DURANTE IL PROSSIMO TOUR EUROPEO FARETE TAPPA ANCHE A MILANO, IL 29 MAGGIO. OLTRE CHE I DEATH SS E I LUCIFER, CHE APRIRANNO IL VOSTRO CONCERTO, C’È QUALCHE ALTRA BAND ITALIANA CHE CONSIDERERESTI PER UNA COLLABORAZIONE OPPURE PER APRIRE UN VOSTRO SHOW? 
– (Ci pensa un attimo, ndr) Vorrei sottolineare la differenza tra condividere il palco per un paio di date di un tour e instaurare una vera e propria collaborazione ma, al di là di questo, sono assolutamente entusiasta di avere i Death SS con noi.

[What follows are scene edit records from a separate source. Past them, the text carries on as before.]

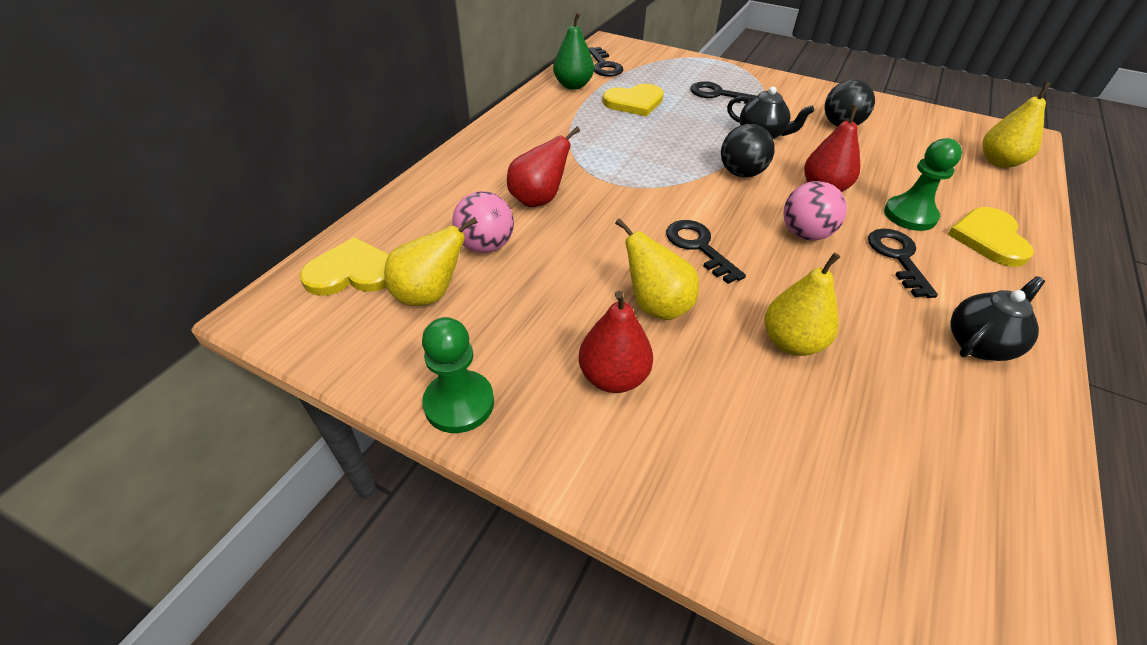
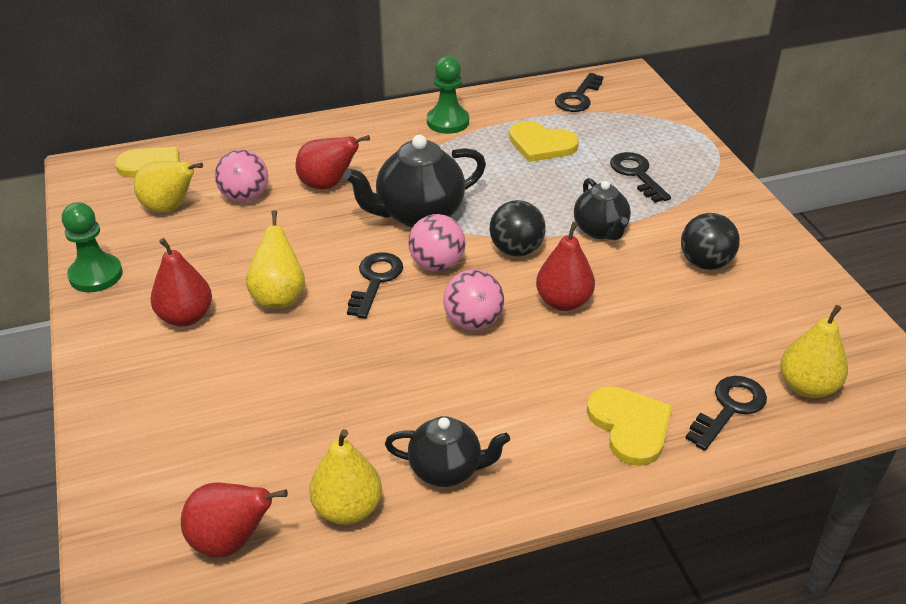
camera: 45 degrees right, 5 degrees down
green pear [553,12,594,90] -> none
yellow pear [765,252,840,356] -> yellow pear moved to [309,429,382,525]
black key [868,228,938,298] -> black key moved to [685,376,767,451]
green pawn [884,138,962,231] -> green pawn moved to [427,56,469,134]
yellow heart [947,207,1034,267] -> yellow heart turned 105 degrees clockwise [587,386,672,466]
none -> red pear [181,482,288,558]
none -> black teapot [344,135,486,228]
none -> pink ball [408,214,465,271]

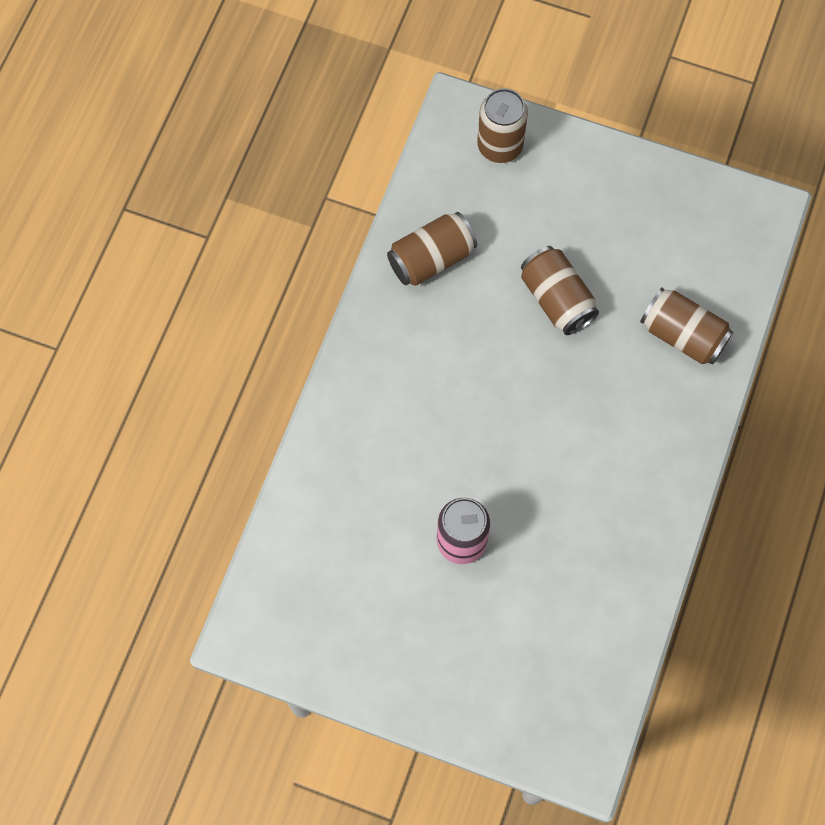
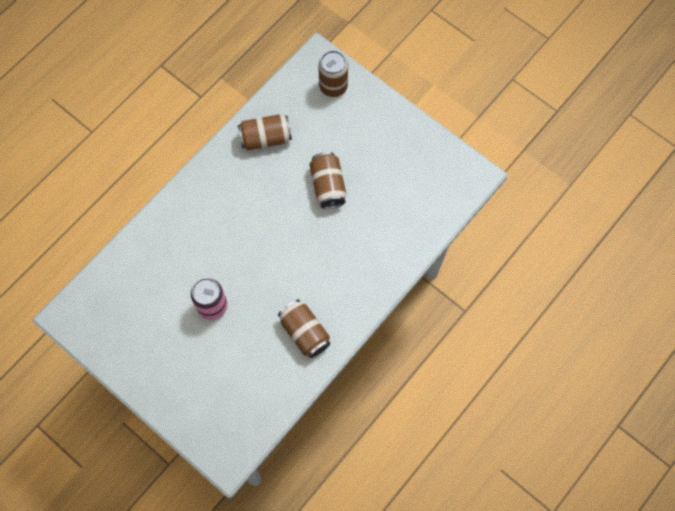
camera: 20 degrees right, 0 degrees up
brown can [640,288,733,364] -> brown can moved to [278,299,330,358]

Ho incontrato Steve Sylvester qualche anno fa e sono stato un fan della sua band dalla metà degli anni Novanta. C’è stato un momento nella nostra carriera in cui non ci saremmo mai sognati di chiedere a questi artisti di suonare con noi, tanto era il rispetto che avevamo per loro.
Ho chiesto ai Death SS di suonare insieme perché volevo supportarli e volevo organizzare una bella serata, piena di gente a cui piace questa musica, anche se i Ghost e i Death SS appartengono a due generi molto diversi.
Parlando della scena hard ‘n’ heavy italiana devo dire che molti gruppi mi hanno colpito nel corso degli anni: ssono un grande fan di molte band progressive degli anni Settanta, anche di quelle realtà piccolissime che hanno rilasciato un solo album prima di scomparire. Sono molto affezionato anche a band come i Bulldozer o i Necrodeath, per non parlare dei Mortuary Drape o i Devil Doll, che sono state due band decisamente influenti per me. La musica italiana ha avuto un grande impatto sulla mia vita e sul mio stile musicale, quindi posso dire di essere un grande fan dell’Italia dal punto di vista artistico e, ovviamente, culinario (ride, ndr).